The Commission noted that both companies are active in the global supply of equipment and technology for the liquefaction of natural gas.
Together, Baker Hughes and Chart would offer all of the key components needed to set up and operate an LNG liquefaction plant.
“The Commission had concerns that the transaction, as initially notified, would lead to reduced competition in the global markets for LNG liquefaction equipment and technologies, markets in which European companies participate as competitors and customers,” it said.
In particular, the Commission’s investigation found that Baker Hughes “holds a dominant position in the market for LNG compressor trains, which it could use to give an unfair competitive advantage to Chart’s LNG business, in such a way that Chart’s rivals may no longer be able to compete effectively.”

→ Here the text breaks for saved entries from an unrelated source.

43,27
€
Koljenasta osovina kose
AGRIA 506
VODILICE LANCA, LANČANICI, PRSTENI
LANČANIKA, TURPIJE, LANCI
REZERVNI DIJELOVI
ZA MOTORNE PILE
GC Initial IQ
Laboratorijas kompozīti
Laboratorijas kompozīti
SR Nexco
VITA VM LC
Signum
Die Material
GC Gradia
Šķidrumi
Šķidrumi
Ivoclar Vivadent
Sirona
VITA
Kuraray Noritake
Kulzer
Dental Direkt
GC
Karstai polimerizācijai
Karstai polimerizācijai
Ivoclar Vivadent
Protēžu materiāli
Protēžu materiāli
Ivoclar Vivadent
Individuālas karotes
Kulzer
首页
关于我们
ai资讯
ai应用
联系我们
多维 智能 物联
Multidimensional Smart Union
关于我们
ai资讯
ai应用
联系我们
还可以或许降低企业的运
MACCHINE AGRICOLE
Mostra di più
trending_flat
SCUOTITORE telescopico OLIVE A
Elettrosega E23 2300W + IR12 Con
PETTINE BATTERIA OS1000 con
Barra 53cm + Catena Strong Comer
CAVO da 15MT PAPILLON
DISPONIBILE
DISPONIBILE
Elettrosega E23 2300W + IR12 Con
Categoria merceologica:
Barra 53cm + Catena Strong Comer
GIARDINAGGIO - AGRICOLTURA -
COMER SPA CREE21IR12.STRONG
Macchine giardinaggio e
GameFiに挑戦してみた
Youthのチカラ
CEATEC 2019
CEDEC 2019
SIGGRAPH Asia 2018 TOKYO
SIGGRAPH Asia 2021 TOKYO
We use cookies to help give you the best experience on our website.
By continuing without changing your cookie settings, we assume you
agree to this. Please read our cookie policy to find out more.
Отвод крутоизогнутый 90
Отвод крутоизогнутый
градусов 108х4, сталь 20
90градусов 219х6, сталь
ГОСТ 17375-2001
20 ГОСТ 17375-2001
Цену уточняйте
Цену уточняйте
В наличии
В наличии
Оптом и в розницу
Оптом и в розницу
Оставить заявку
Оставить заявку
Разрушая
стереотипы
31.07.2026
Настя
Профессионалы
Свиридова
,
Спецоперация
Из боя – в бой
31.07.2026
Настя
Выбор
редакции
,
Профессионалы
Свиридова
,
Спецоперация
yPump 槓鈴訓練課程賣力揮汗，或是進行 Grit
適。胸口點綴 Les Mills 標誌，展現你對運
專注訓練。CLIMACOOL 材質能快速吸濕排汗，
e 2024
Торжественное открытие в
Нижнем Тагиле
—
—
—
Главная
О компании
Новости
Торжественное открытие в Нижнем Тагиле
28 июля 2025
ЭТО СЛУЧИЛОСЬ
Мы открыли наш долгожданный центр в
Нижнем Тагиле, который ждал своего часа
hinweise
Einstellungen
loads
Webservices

“For instance, Baker Hughes could, in various ways, (i) make its dominant compressor available for sale only to customers who also purchase Chart’s products, (ii) degrade Baker Hughes and Chart products’ interoperability with third-party products, or (iii) use commercially sensitive information obtained in projects involving competing LNG process technology providers to further benefit Chart,” it said.
The Commission said it was “concerned that by combining all these products and technologies in the hands of Baker Hughes, competition in these global markets would be harmed, with detrimental effects on prices and innovation.”
Divesting process tech
To address the Commission’s preliminary competition concerns, Baker Hughes and Chart offered to divest Chart’s proprietary process technology (IPSMR), and its small-scale process technology business to a “suitable third-party purchaser” to be approved by the Commission, and to ensure the interoperability of their equipment with third parties’ LNG equipment, according to the Commission.
These obligations will run for a ten-year period.
“These commitments fully address the competition concerns identified by the Commission, by removing Baker Hughes’ ability and incentive to favor Chart’s LNG business,” it said.
“The Commission therefore concluded that the transaction, as modified by the commitments, would no longer raise competition concerns,” the Commission said.
In July 2025, Baker Hughes and Chart entered into a definitive deal.
Chart’s shareholders approved the acquisition in October of the same year.